A tension-free vaginal tape is an operation used in the treatment of stress urinary incontinence. In this procedure, a synthetic tape is placed around the urethra to form a sling – this supports the urethra to prevent leakage.
Short term cure rate (up to one year) has been reported to be 71-97% and long term cure rate (up to 5 years) is 51-88% in the Cochrane systematic review on mid-urethral slings [Ford AA, 2015].
In this article, we shall look at the procedure, indications and complications of a tension-free vaginal tape.
A tension-free vaginal tape operation is performed under general anaesthesia, and is usually a day case or overnight stay:
- The bladder is catheterised.
- Local anaesthetic is inserted into the anterior vaginal wall over the area of the mid-urethra.
- A small incision is made in the anterior vaginal wall, and tissue is dissected on either side of the urethra.
- A mounted catheter is inserted into the bladder to manipulate the bladder during tape insertion.
- A rigid metal catheter guide is placed into the area where the tissue was dissected (either right or left side first)
- The needle with the tape attached to it is inserted into the dissected tissue along the metal catheter guide and is inserted through the retropubic space along the back of the pubic symphysis (Fig 1a).
- The needle will emerge suprapubically onto the abdomen (Fig 1b).
- The same is repeated on the other side
- The mounted catheter is then removed. Cystoscopy is performed to check there is no bladder perforation.
- The tape is then adjusted bilaterally, ensuring that it is not too tight over the mid-urethra (Fig 1c).
- The incision on the anterior vaginal wall is closed up with dissolvable sutures.
A tension-free vaginal tape is used to treat stress urinary incontinence. This typically presents with involuntary leakage of urine on exertion or when sneezing or coughing.
The management options are dependent on the patient’s choice, lifestyle and suitability for an operation. Conservative options such as lifestyle modifications and physiotherapy are typically offered prior to medication or surgery.
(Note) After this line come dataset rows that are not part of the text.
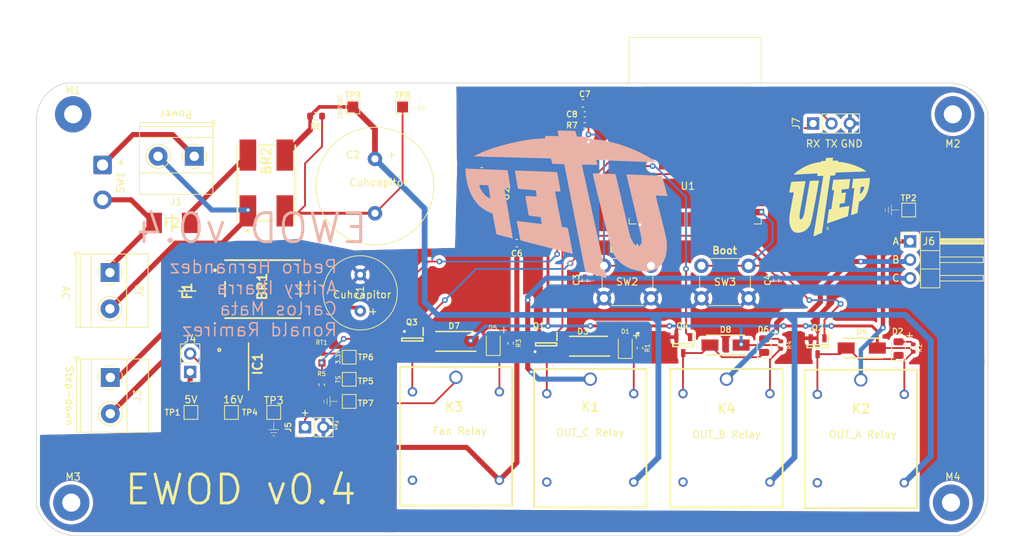
<source format=kicad_pcb>
(kicad_pcb (version 20211014) (generator pcbnew)

  (general
    (thickness 1.6)
  )

  (paper "A4")
  (layers
    (0 "F.Cu" signal)
    (31 "B.Cu" signal)
    (32 "B.Adhes" user "B.Adhesive")
    (33 "F.Adhes" user "F.Adhesive")
    (34 "B.Paste" user)
    (35 "F.Paste" user)
    (36 "B.SilkS" user "B.Silkscreen")
    (37 "F.SilkS" user "F.Silkscreen")
    (38 "B.Mask" user)
    (39 "F.Mask" user)
    (40 "Dwgs.User" user "User.Drawings")
    (41 "Cmts.User" user "User.Comments")
    (42 "Eco1.User" user "User.Eco1")
    (43 "Eco2.User" user "User.Eco2")
    (44 "Edge.Cuts" user)
    (45 "Margin" user)
    (46 "B.CrtYd" user "B.Courtyard")
    (47 "F.CrtYd" user "F.Courtyard")
    (48 "B.Fab" user)
    (49 "F.Fab" user)
    (50 "User.1" user)
    (51 "User.2" user)
    (52 "User.3" user)
    (53 "User.4" user)
    (54 "User.5" user)
    (55 "User.6" user)
    (56 "User.7" user)
    (57 "User.8" user)
    (58 "User.9" user)
  )

  (setup
    (pad_to_mask_clearance 0)
    (pcbplotparams
      (layerselection 0x00010fc_ffffffff)
      (disableapertmacros false)
      (usegerberextensions false)
      (usegerberattributes true)
      (usegerberadvancedattributes true)
      (creategerberjobfile true)
      (svguseinch false)
      (svgprecision 6)
      (excludeedgelayer true)
      (plotframeref false)
      (viasonmask false)
      (mode 1)
      (useauxorigin false)
      (hpglpennumber 1)
      (hpglpenspeed 20)
      (hpglpendiameter 15.000000)
      (dxfpolygonmode true)
      (dxfimperialunits true)
      (dxfusepcbnewfont true)
      (psnegative false)
      (psa4output false)
      (plotreference true)
      (plotvalue true)
      (plotinvisibletext false)
      (sketchpadsonfab false)
      (subtractmaskfromsilk false)
      (outputformat 1)
      (mirror false)
      (drillshape 1)
      (scaleselection 1)
      (outputdirectory "")
    )
  )

  (net 0 "")
  (net 1 "TEMP_SENS")
  (net 2 "unconnected-(U1-Pad5)")
  (net 3 "IN_C")
  (net 4 "IN_B")
  (net 5 "IN_A")
  (net 6 "unconnected-(U1-Pad11)")
  (net 7 "unconnected-(U1-Pad12)")
  (net 8 "unconnected-(U1-Pad13)")
  (net 9 "GND")
  (net 10 "+3V3")
  (net 11 "IN_D")
  (net 12 "unconnected-(U1-Pad19)")
  (net 13 "unconnected-(U1-Pad20)")
  (net 14 "unconnected-(U1-Pad21)")
  (net 15 "unconnected-(U1-Pad22)")
  (net 16 "unconnected-(U1-Pad24)")
  (net 17 "unconnected-(U1-Pad26)")
  (net 18 "unconnected-(U1-Pad27)")
  (net 19 "unconnected-(U1-Pad28)")
  (net 20 "unconnected-(U1-Pad29)")
  (net 21 "unconnected-(U1-Pad30)")
  (net 22 "/164DC")
  (net 23 "Net-(BR2-Pad2)")
  (net 24 "/R_POS")
  (net 25 "Net-(F1-Pad1)")
  (net 26 "Net-(BR1-Pad1)")
  (net 27 "/PSEL")
  (net 28 "/AC_N")
  (net 29 "/AC_P")
  (net 30 "Net-(D6-Pad1)")
  (net 31 "Net-(D2-Pad1)")
  (net 32 "Net-(D1-Pad1)")
  (net 33 "/OUT_D")
  (net 34 "unconnected-(K3-Pad5)")
  (net 35 "/OUT_C")
  (net 36 "unconnected-(K1-Pad5)")
  (net 37 "/OUT_A")
  (net 38 "unconnected-(K2-Pad5)")
  (net 39 "/OUT_B")
  (net 40 "unconnected-(K4-Pad5)")
  (net 41 "Net-(D1-Pad2)")
  (net 42 "Net-(D2-Pad2)")
  (net 43 "Net-(D6-Pad2)")
  (net 44 "Net-(IC1-Pad2)")
  (net 45 "Net-(BR2-Pad4)")
  (net 46 "Net-(BR1-Pad4)")
  (net 47 "EN")
  (net 48 "IO0")
  (net 49 "+5V")
  (net 50 "Net-(D5-Pad1)")
  (net 51 "Net-(D5-Pad2)")
  (net 52 "/ESP_RX")
  (net 53 "/ESP_TX")
  (net 54 "unconnected-(U1-Pad4)")
  (net 55 "unconnected-(U1-Pad7)")
  (net 56 "unconnected-(U1-Pad14)")
  (net 57 "unconnected-(U1-Pad16)")
  (net 58 "unconnected-(U1-Pad17)")
  (net 59 "unconnected-(U1-Pad18)")
  (net 60 "unconnected-(U1-Pad31)")
  (net 61 "unconnected-(U1-Pad32)")
  (net 62 "unconnected-(U1-Pad33)")
  (net 63 "unconnected-(U1-Pad36)")
  (net 64 "unconnected-(U1-Pad37)")

  (footprint "1A Fuse:FUSC6125X279N" (layer "F.Cu") (at 105.156 64.262 90))

  (footprint "TestPoint:TestPoint_Pad_1.5x1.5mm" (layer "F.Cu") (at 111.252 81.026))

  (footprint "RF_Module:ESP32-WROOM-32" (layer "F.Cu") (at 175.26 45.128))

  (footprint "TerminalBlock_Phoenix:TerminalBlock_Phoenix_MKDS-1,5-2_1x02_P5.00mm_Horizontal" (layer "F.Cu") (at 94.488 61.722 -90))

  (footprint "Capacitor_SMD:C_0402_1005Metric" (layer "F.Cu") (at 160.02 62.738 90))

  (footprint "Connector_Wire:SolderWire-0.75sqmm_1x02_P4.8mm_D1.25mm_OD2.3mm" (layer "F.Cu") (at 93.472 46.876 -90))

  (footprint "Resistor_SMD:R_0402_1005Metric" (layer "F.Cu") (at 167.64 72.136 -90))

  (footprint "MountingHole:MountingHole_2.5mm_Pad" (layer "F.Cu") (at 89.408 39.878))

  (footprint "S1G:DIOM5227X250N" (layer "F.Cu") (at 198.246 72.136 180))

  (footprint "SRD-05VDC:SRD" (layer "F.Cu") (at 160.782 76.432 -90))

  (footprint "Button_Switch_THT:SW_PUSH_6mm" (layer "F.Cu") (at 169.164 65.278 180))

  (footprint "TerminalBlock_Phoenix:TerminalBlock_Phoenix_MKDS-1,5-2_1x02_P5.00mm_Horizontal" (layer "F.Cu") (at 106.132 45.669 180))

  (footprint "TestPoint:TestPoint_Pad_1.5x1.5mm" (layer "F.Cu") (at 128.016 38.862))

  (footprint "MountingHole:MountingHole_2.5mm_Pad" (layer "F.Cu") (at 210.82 39.878))

  (footprint "SRD-05VDC:SRD" (layer "F.Cu") (at 179.578 76.432 -90))

  (footprint "Resistor_SMD:R_0402_1005Metric" (layer "F.Cu") (at 149.776 71.472 -90))

  (footprint "Connector_PinHeader_2.54mm:PinHeader_1x03_P2.54mm_Vertical" (layer "F.Cu") (at 191.531 41.148 90))

  (footprint "MountingHole:MountingHole_2.5mm_Pad" (layer "F.Cu") (at 210.566 93.472))

  (footprint "Capacitor_THT:C_Radial_D16.0mm_H25.0mm_P7.50mm" (layer "F.Cu") (at 131.064 46.034 -90))

  (footprint "UTEP:utep" (layer "F.Cu") (at 193.802 51.308))

  (footprint "NCU18XH103F6SRB:THRMC1608X95N" (layer "F.Cu") (at 123.748 73.448 -90))

  (footprint "TerminalBlock_Phoenix:TerminalBlock_Phoenix_MKDS-1,5-2_1x02_P5.00mm_Horizontal" (layer "F.Cu") (at 94.539 76.2 -90))

  (footprint "TestPoint:TestPoint_Pad_1.5x1.5mm" (layer "F.Cu") (at 117.094 81.026))

  (footprint "LED_SMD:LED_0805_2012Metric" (layer "F.Cu") (at 203.326 72.2145 90))

  (footprint "Resistor_SMD:R_0603_1608Metric" (layer "F.Cu") (at 122.936 40.132 180))

  (footprint "S1G:DIOM5227X250N" (layer "F.Cu") (at 160.526 71.882 180))

  (footprint "TestPoint:TestPoint_Pad_1.5x1.5mm" (layer "F.Cu") (at 204.724 53.086))

  (footprint "GND_logo:gnd-logo" (layer "F.Cu") (at 124.968 79.502 -90))

  (footprint "Resistor_SMD:R_0402_1005Metric" (layer "F.Cu") (at 205.358 72.136 -90))

  (footprint "CD-DF410S:CD-DF410S" (layer "F.Cu") (at 116.078 49.356))

  (footprint "GND_logo:gnd-logo" (layer "F.Cu") (at 117.094 83.312))

  (footprint "SS8050:SOT95P240X115-3N" (layer "F.Cu") (at 136.214 70.964 -90))

  (footprint "GND_logo:gnd-logo" (layer "F.Cu") (at 202.438 53.086 -90))

  (footprint "TestPoint:TestPoint_Pad_1.5x1.5mm" (layer "F.Cu") (at 134.874 38.862))

  (footprint "TestPoint:TestPoint_Pad_1.5x1.5mm" (layer "F.Cu") (at 105.664 81.026))

  (footprint "LED_SMD:LED_0805_2012Metric" (layer "F.Cu") (at 184.784 71.806859 90))

  (footprint "Package_TO_SOT_SMD:SOT-223-3_TabPin2" (layer "F.Cu") (at 151.13 51.054 90))

  (footprint "SRD-05VDC:SRD" (layer "F.Cu") (at 142.24 76.178 -90))

  (footprint "Resistor_SMD:R_0402_1005Metric" (layer "F.Cu") (at 123.698 77.214 -90))

  (footprint "SS8050:SOT95P240X115-3N" (layer "F.Cu") (at 192.15 71.882 -90))

  (footprint "SRD-05VDC:SRD" (layer "F.Cu") (at 198.12 76.532 -90))

  (footprint "Capacitor_SMD:C_0603_1608Metric" (layer "F.Cu") (at 150.635 57.658 180))

  (footprint "Connector_PinHeader_2.54mm:PinHeader_1x02_P2.54mm_Vertical" (layer "F.Cu") (at 105.557 75.438 180))

  (footprint "MountingHole:MountingHole_2.5mm_Pad" (layer "F.Cu") (at 89.154 93.472))

  (footprint "TestPoint:TestPoint_Pad_1.5x1.5mm" (layer "F.Cu") (at 127.508 73.406))

  (footprint "Capacitor_SMD:C_0402_1005Metric" (layer "F.Cu") (at 160.528 43.18 -90))

  (footprint "S1G:DIOM5227X250N" (layer "F.Cu") (at 142.056 71.218 180))

  (footprint "CD-DF410S:CD-DF410S" (layer "F.Cu")
    (tedit 0) (tstamp baeb91fb-7752-4291-a0a3-5c80af5df3b7)
    (at 115.57 64.008 -90)
    (descr "CD-DF410S")
    (tags "Bridge Rectifier")
    (property "Arrow Part Number" "CD-DF410S")
    (property "Arrow Price/Stock" "https://www.arrow.com/en/products/cd-df410s/bourns?region=nac")
    (property "Description" "Bridge Rectifier 1000V 4A DFS-4")
    (property "Height" "")
    (property "Manufacturer_Name" "Bourns")
    (property "Manufacturer_Part_Number" "CD-DF410S")
    (property "Mouser Part Number" "652-CD-DF410S")
    (property "Mouser Price/Stock" "https://www.mouser.co.uk/ProductDetail/Bourns/CD-DF410S?qs=zwwtnr6GuIx1uol
... [540706 chars truncated]
</source>
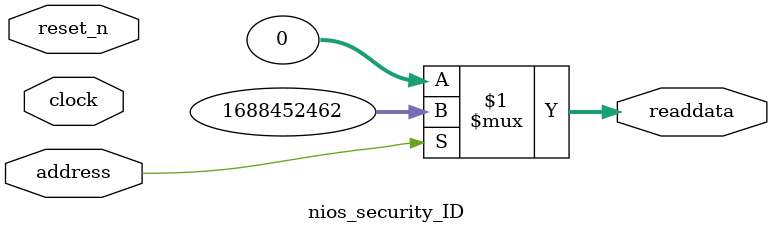
<source format=v>



// synthesis translate_off
`timescale 1ns / 1ps
// synthesis translate_on

// turn off superfluous verilog processor warnings 
// altera message_level Level1 
// altera message_off 10034 10035 10036 10037 10230 10240 10030 

module nios_security_ID (
               // inputs:
                address,
                clock,
                reset_n,

               // outputs:
                readdata
             )
;

  output  [ 31: 0] readdata;
  input            address;
  input            clock;
  input            reset_n;

  wire    [ 31: 0] readdata;
  //control_slave, which is an e_avalon_slave
  assign readdata = address ? 1688452462 : 0;

endmodule



</source>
In the UK, surgical management should be considered if there is demonstrable urinary stress incontinence or urodynamic stress incontinence. Urodynamics testing and MDT discussion is recommended for patients with previous surgery, failed treatments, mixed symptoms and/or high risk for surgery.
The main complications of a tension-free vaginal tape are:
- Bladder perforation (4.5%). 3
- Damage to pelvic blood vessels or viscera.
- 4% of women can have voiding difficulties and urinary retention after the procedure. However, this is not usually a long-term complication. 1
- 3-15% of women can have urgency and frequency symptoms. 1
- Groin pain (1.3%) and suprapubic pain (2.9%)- short duration. 3
- Vaginal tape erosions.
The long term effectiveness of synthetic slings and material used is not yet clear and patients need to be informed of this prior to surgery. 1,2
Alternative surgical treatments for stress incontinence can be offered based on the patient’s individual circumstances and are as follows:
- Mid urethral tape: trans-obturator tape (TOT)
- Open colposuspension
- Autologous rectus fascial sling
- Anterior vaginal repair
- Injection of bulking agents into the bladder neck
- Creation of artificial sphincters around the bladder neck1, 2
- Royal College of Obstetricians and Gynaecologists. Surgery for stress incontinence: information for you. London: RCOG; 2015
- National Institute of Health and Care Excellence (NICE), 2014. Urinary Incontinence in women: management. London: NICE.
- Ford A et al, 2015. Mid-urethral sling operations for women. Cochrane Database of Systematic Reviews.